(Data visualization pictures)
━━━━━━━━━━━━━━━━━━━━━━━━━━━━━━

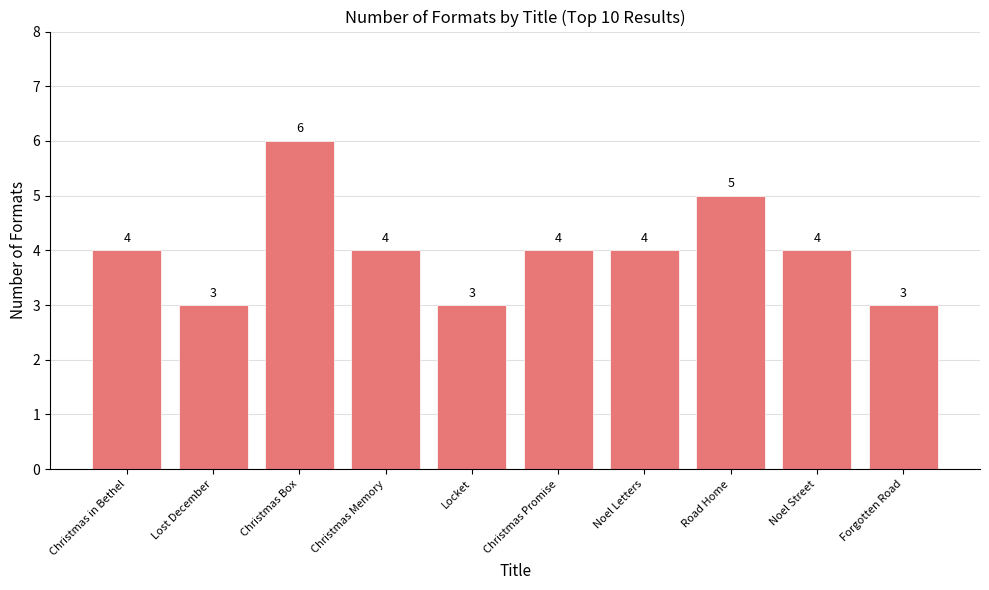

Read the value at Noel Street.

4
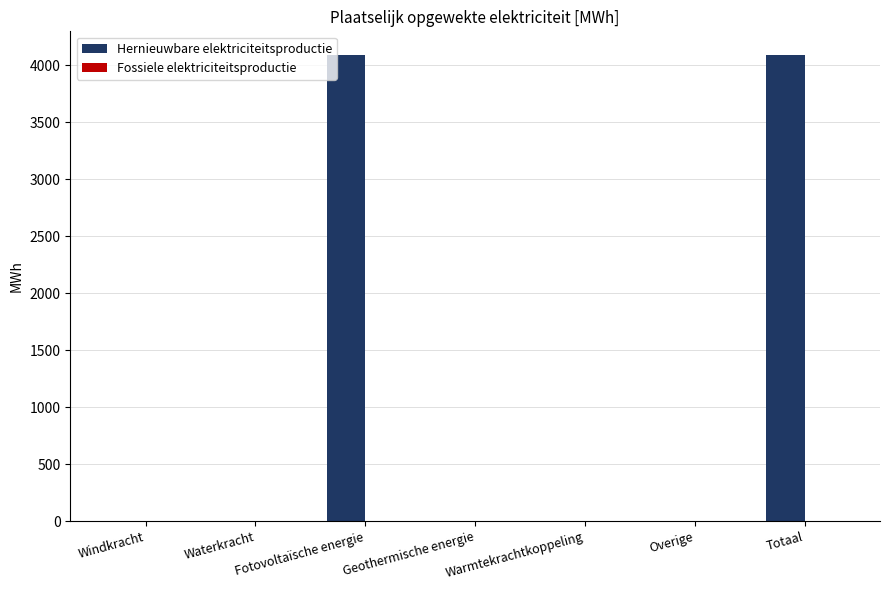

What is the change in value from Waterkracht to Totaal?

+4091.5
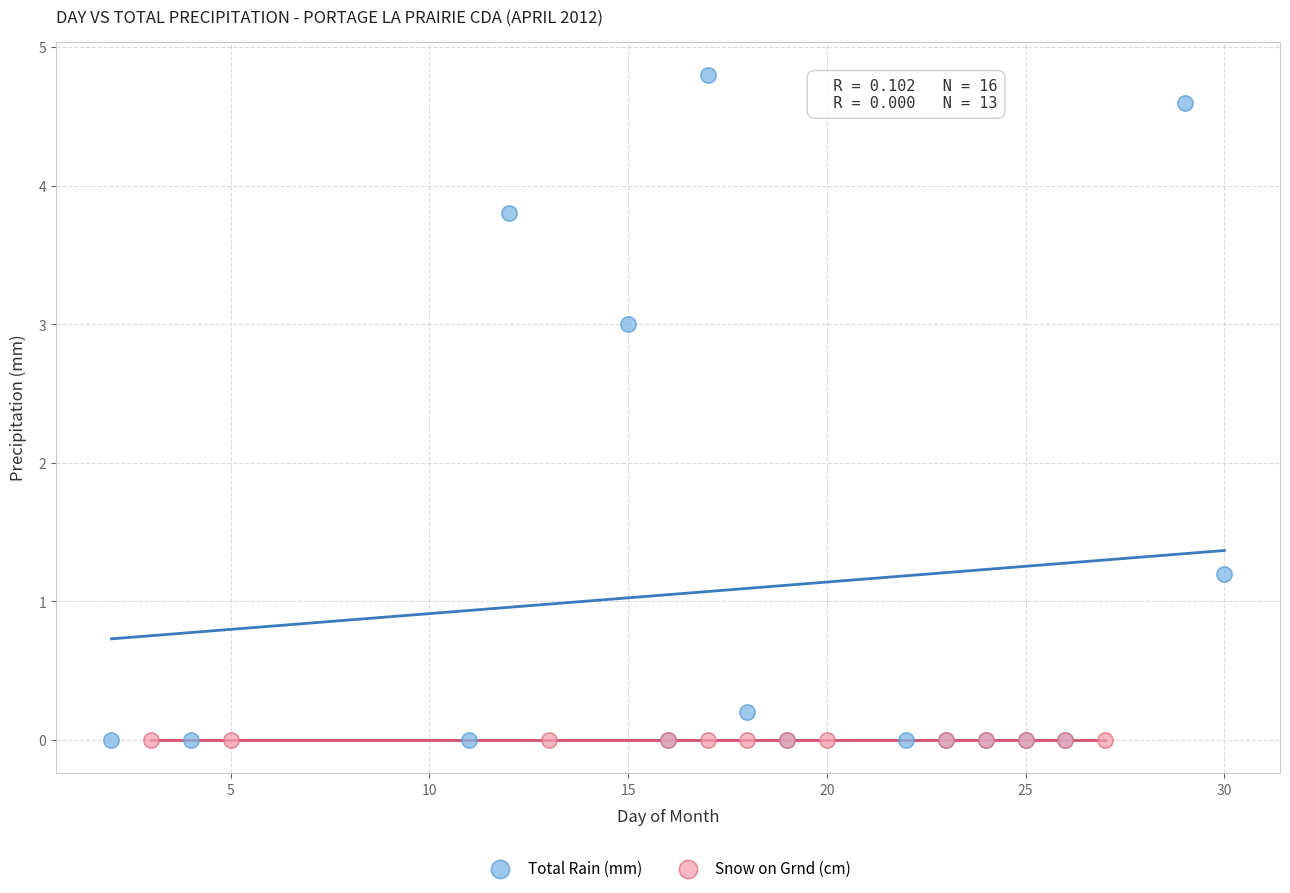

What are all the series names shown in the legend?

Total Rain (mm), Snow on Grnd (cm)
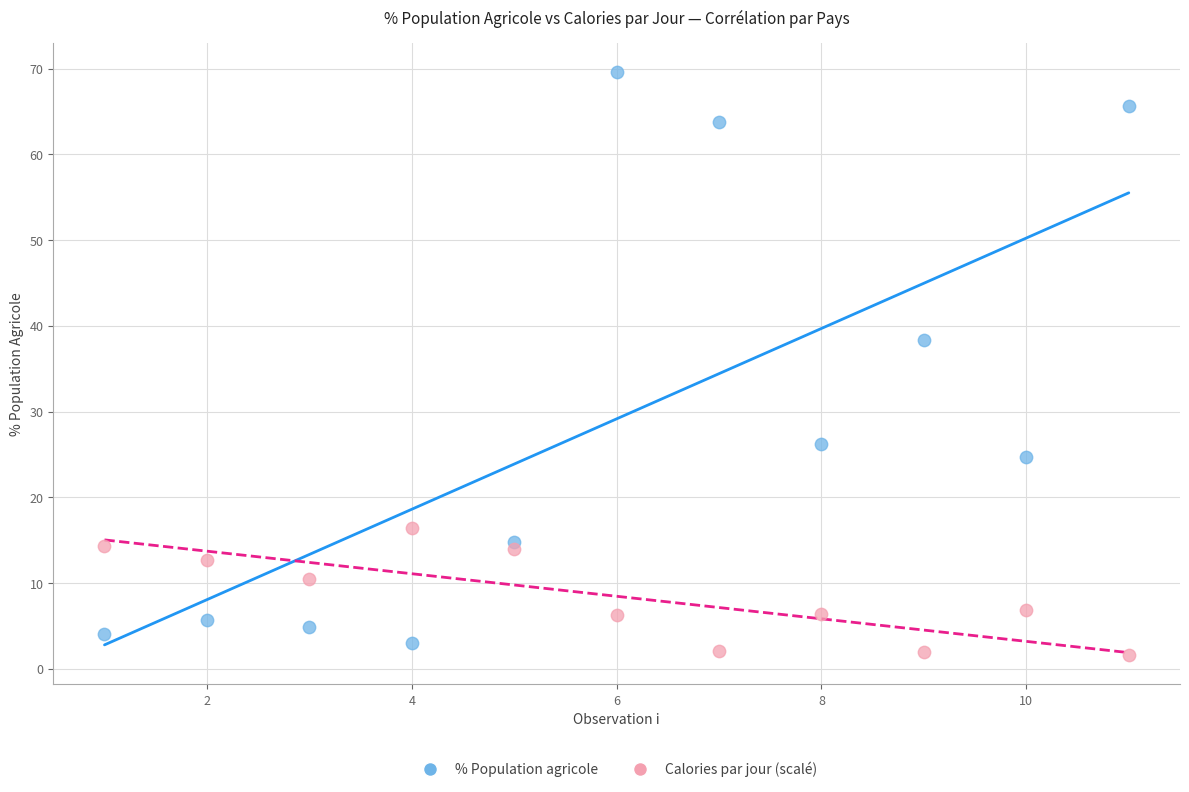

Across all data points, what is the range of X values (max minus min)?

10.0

━━━━━━━━━━━━━━━━━━━━━━━━━━━━━━

§ **Task description**: Please write out the material above again with "legend" substituted by "key", keeping everything else unchanged and leaving out the pictures.

§ **Solution to this problem**:
Read the value at Noel Street.

4

What is the change in value from Waterkracht to Totaal?

+4091.5

What are all the series names shown in the key?

Total Rain (mm), Snow on Grnd (cm)

Across all data points, what is the range of X values (max minus min)?

10.0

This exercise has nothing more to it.